WHAT YOU SHOULD DO - Lines holding the string "Information" in the listing below are to be copied.

Start of Block

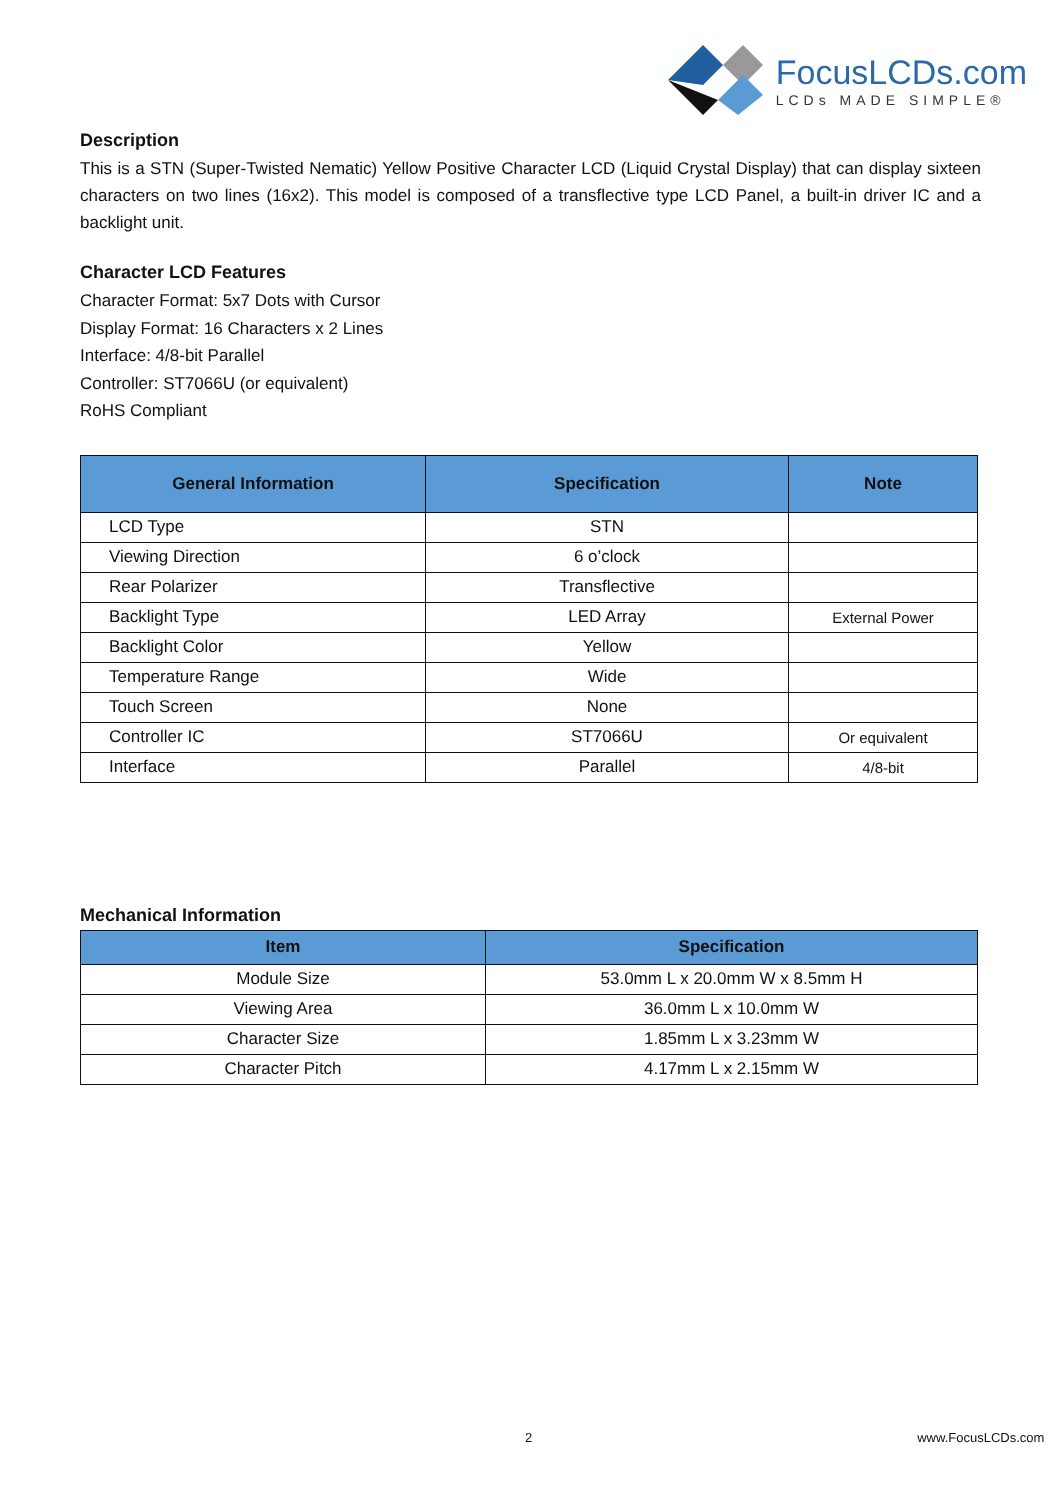FocusLCDs.com
LCDs MADE SIMPLE®
Description
This is a STN (Super-Twisted Nematic) Yellow Positive Character LCD (Liquid Crystal Display) that can display sixteen characters on two lines (16x2). This model is composed of a transflective type LCD Panel, a built-in driver IC and a backlight unit.
Character LCD Features
Character Format: 5x7 Dots with Cursor
Display Format: 16 Characters x 2 Lines
Interface: 4/8-bit Parallel
Controller: ST7066U (or equivalent)
RoHS Compliant
| General Information | Specification | Note |
| --- | --- | --- |
| LCD Type | STN | |
| Viewing Direction | 6 o’clock | |
| Rear Polarizer | Transflective | |
| Backlight Type | LED Array | External Power |
| Backlight Color | Yellow | |
| Temperature Range | Wide | |
| Touch Screen | None | |
| Controller IC | ST7066U | Or equivalent |
| Interface | Parallel | 4/8-bit |
Mechanical Information
| Item | Specification |
| --- | --- |
| Module Size | 53.0mm L x 20.0mm W x 8.5mm H |
| Viewing Area | 36.0mm L x 10.0mm W |
| Character Size | 1.85mm L x 3.23mm W |
| Character Pitch | 4.17mm L x 2.15mm W |
2 www.FocusLCDs.com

End of Block

EXPECTED ANSWER -
| General Information | Specification | Note |
Mechanical Information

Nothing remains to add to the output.